For justice and law good men must die.
The words are on the headstone at Layton Cemetery of Superintendent Gerald Richardson who remains the highest ranking police officer to die in the line of duty.
He was shot at point blank range on August 23, 1971, while trying to foil a gem heist in the heart of Blackpool.
“Don’t be silly, son,” he told robber Joseph Sewell who later confessed: “He was too brave.”
Must more good men – and women – die for justice today?
Is it enough, as the words carved in stone continue, that ‘death cannot kill their names’?
The words resonate in a week which has seen two young women police constables killed in a gun and grenade attack.
They responded to a report of an attempted break-in. Nothing to suggest they would need arming with anything other than their training, experience, the street sense that comes from doing the job, in order to return to the station unharmed.
They never came back. A few hours after PC Fiona Bone, 32, discussed her wedding plans with colleagues she was dead on the scene. PC Nicola Hughes. 23, died shortly after.
It happened barely an hour’s drive from here. Manchester is Lancashire’s neighbouring police force. Today the union flag is at half mast over county headquarters. Manchester was once part of our county palatine. Their loss is our loss. Ask any police officer, serving or retired. Or their families.
The Fylde’s divisional commander Chief Supt Richard Debicki admits: “This has come as a great shock to the police service, and this tragedy is very painful for the wider policing family.
“Lancashire colleagues have been extremely touched by the sad news. These officers paid the ultimate price in doing their job in keeping the public safe from harm, and this acts as a reminder to us all that officers put themselves in harm’s way every day in order to protect people.
“Understandably people ask the inevitable question about whether officers should be routinely armed. This country supports the principle of an unarmed police service and Lancashire is no exception, despite the horrific circumstances that have happened in Manchester. We do, however, have armed specialists if we need them and they are deployed where intelligence tells us they need to be.”
Chief Supt Debicki was three weeks old when police Chief Richardson died. “He remains an example to us all. A hero.”
Twenty-four hours after the tragedy in Greater Manchester 34,000 had signed Lancashire Police Federation’s book of condolence on Facebook.

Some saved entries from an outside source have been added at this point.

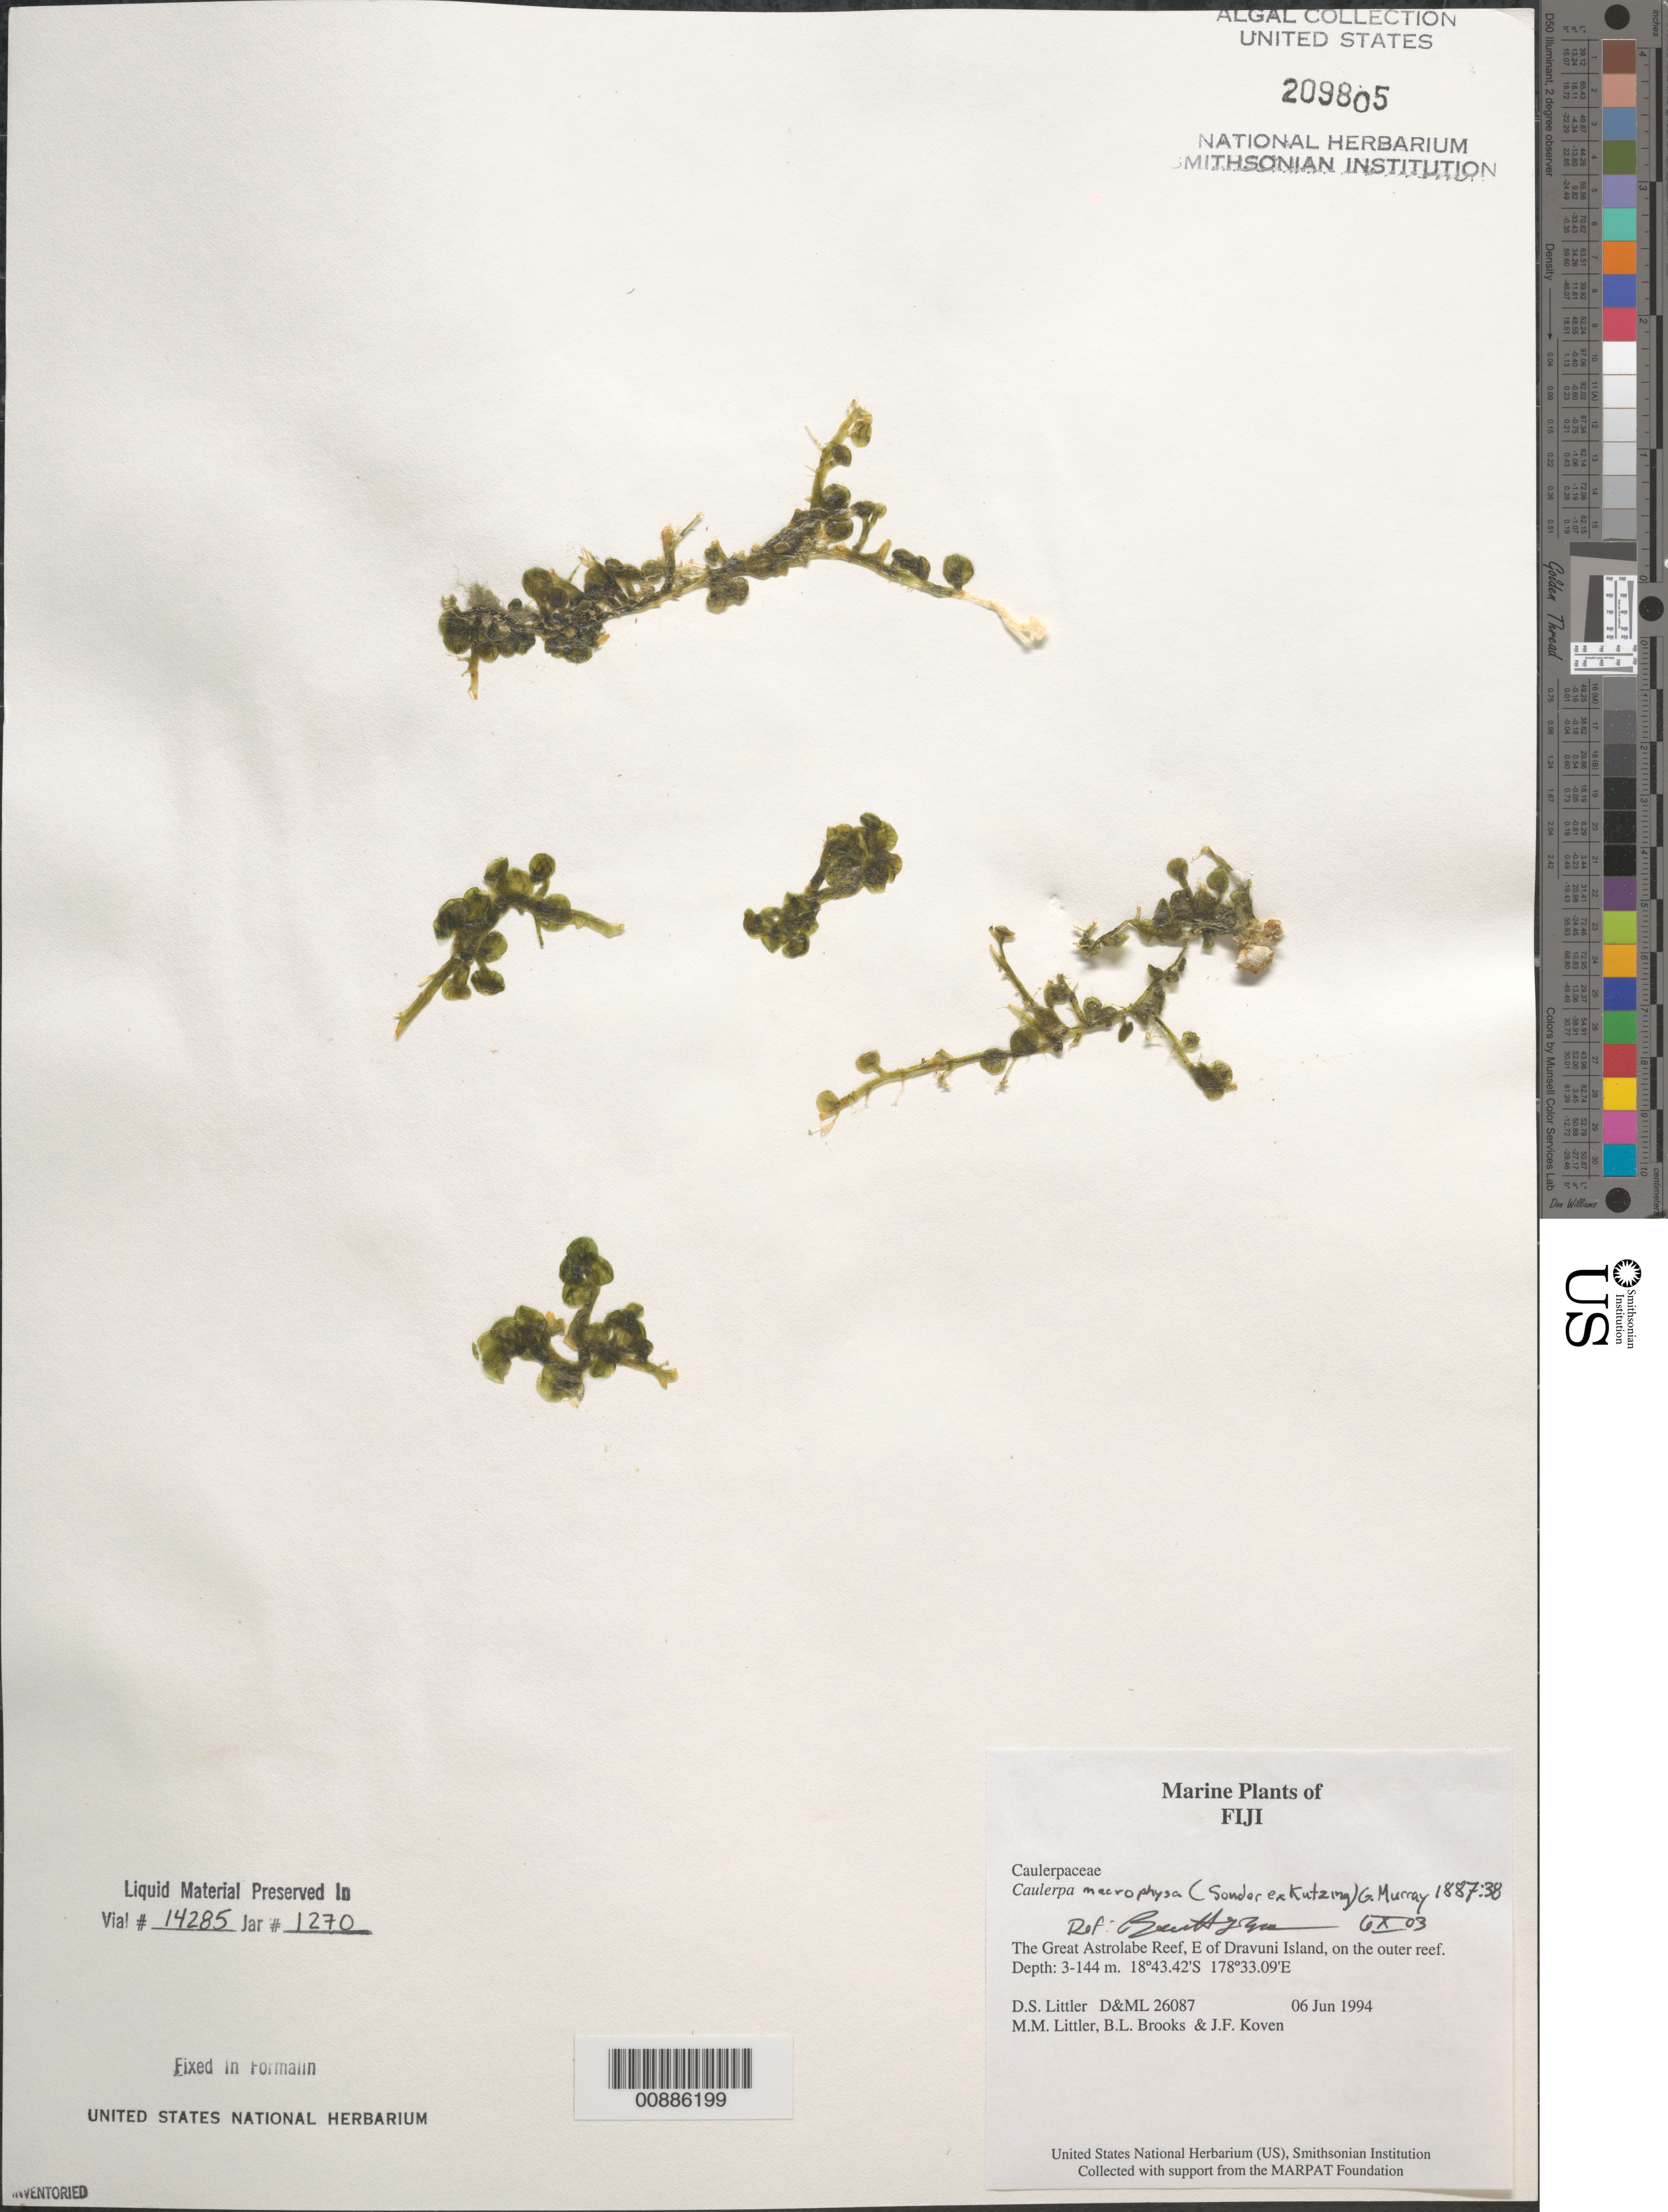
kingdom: Plantae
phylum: Chlorophyta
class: Ulvophyceae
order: Bryopsidales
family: Caulerpaceae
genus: Caulerpa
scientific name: Caulerpa racemosa var. macrophysa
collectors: D. S. Littler, M. M. Littler, B. Brooks & J. Koven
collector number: D&ML 26087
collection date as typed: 06 Jun 1994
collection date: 1994-06-06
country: Fiji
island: Dravuni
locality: Great Astrolabe Reef, east of island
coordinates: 18 43.42'S, 178 33.09'E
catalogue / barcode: US 209805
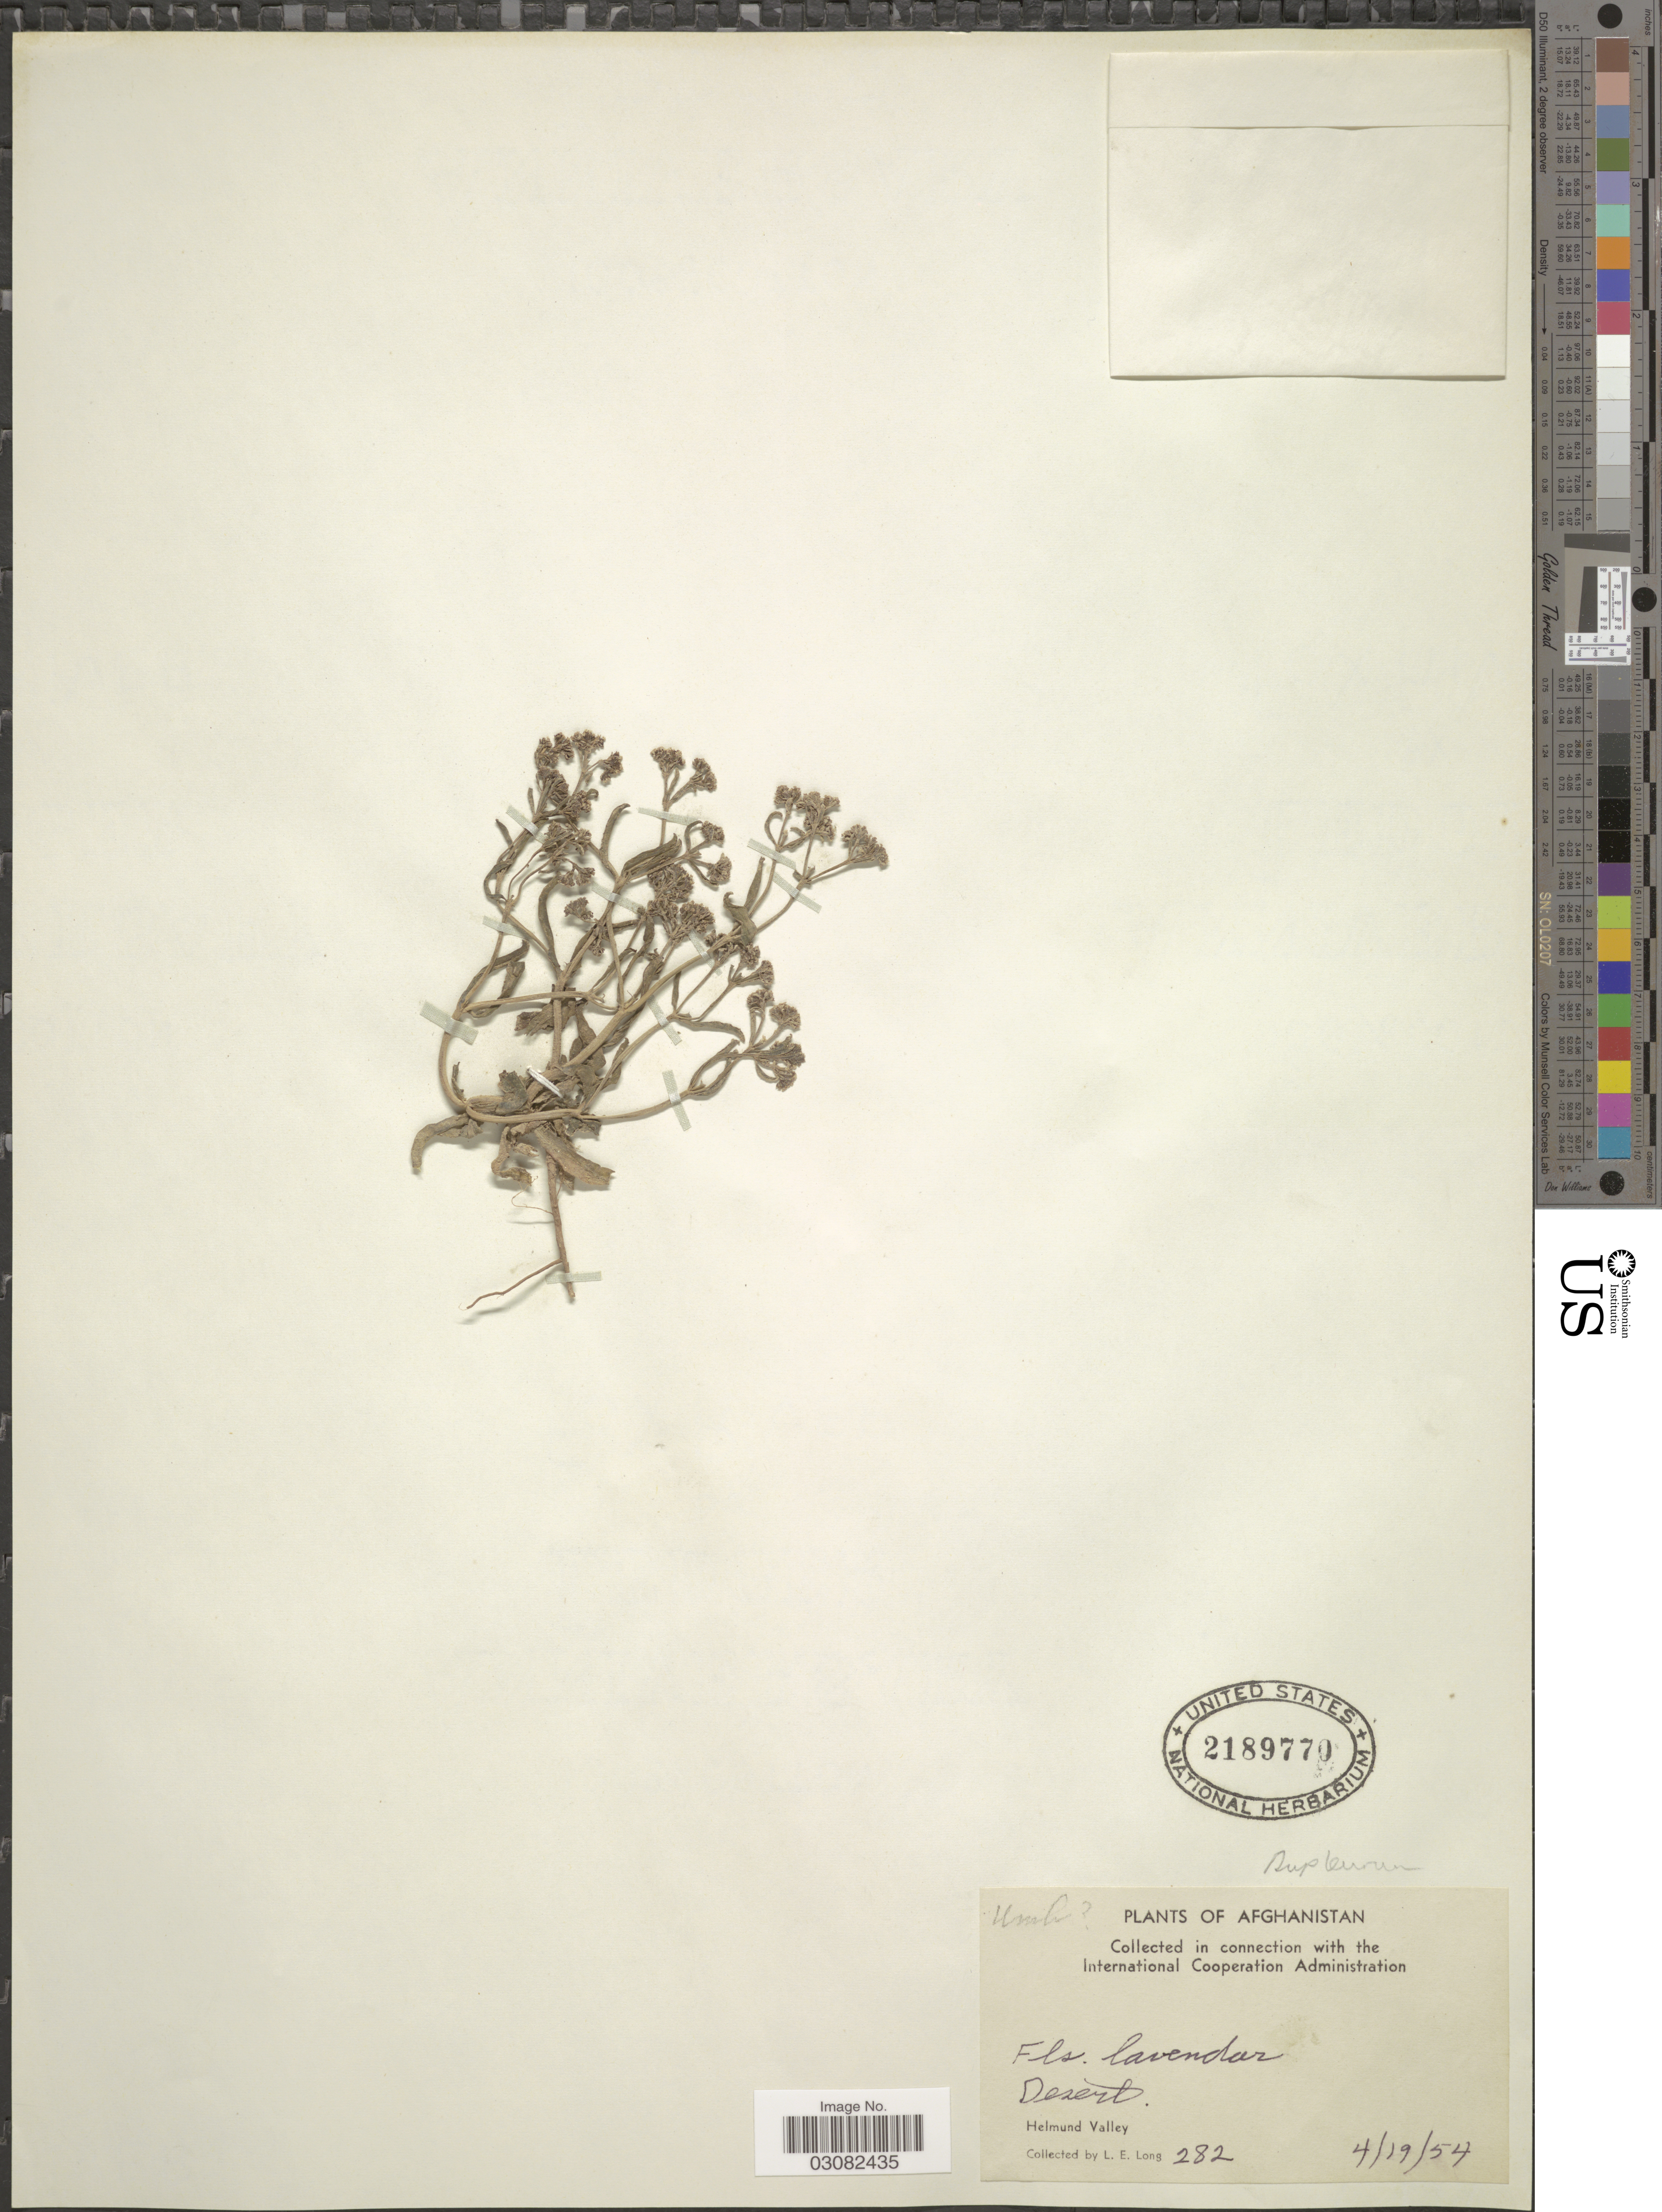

Others called for a restoration of the death penalty – and for routine arming of officers. Police federation chairman Rachel Baines urges the public not to be “sidetracked” by the issue of arming police officers.
“It’s a red herring. Police do not want to be routinely armed. We should focus on what happens to people who commit crimes like this. Life should mean life. And if you take the life of a police officer you should face the death penalty.
“This has been a huge shock. But every job has the potential to end in tragedy. Cutbacks mean the thin blue line is getting thinner. We have lost 550 officers to cutbacks in the last two years. Forces also face the risk of privatisation.”
Mick Gradwell, a former Blackpool detective superintendent, now an independent consultant, agrees: “I want more severe sentencing at an earlier stage. Harsher sentences act like a real deterrent. If police were armed the public perception of policing would never be the same again.”
Dr Stuart Kirby, lecturer in criminology at Lancaster University, a former detective superintendent with Lancashire Constabulary, admits: “When I heard the news I immediately went back to the early 80s when I was a police officer in Blackpool and three officers drowned going to somebody’s assistance in the sea. The shock and disbelief stayed in the division over all the years that I was a member of it.
“What happened in Manchester will leave a massive sense of loss and that will go on for some time.
“Most police work is routine. But within any shift there will be moments of danger and it will often come from the most unexpected periods.
“But before we routinely arm 139,000 officers we must ask whether it will make a difference, save lives, or risk further deaths by offenders who take their weapons, accidents and innocent people being shot and finally undermine the relationship with the public.”
In Blackpool, the Blue Light fund raising campaign, founded by Dana Gledhill, of the Crown Prosecution Service, aims to provide a memorial to all of the Fylde’s emergency staff who have fallen in the line of duty.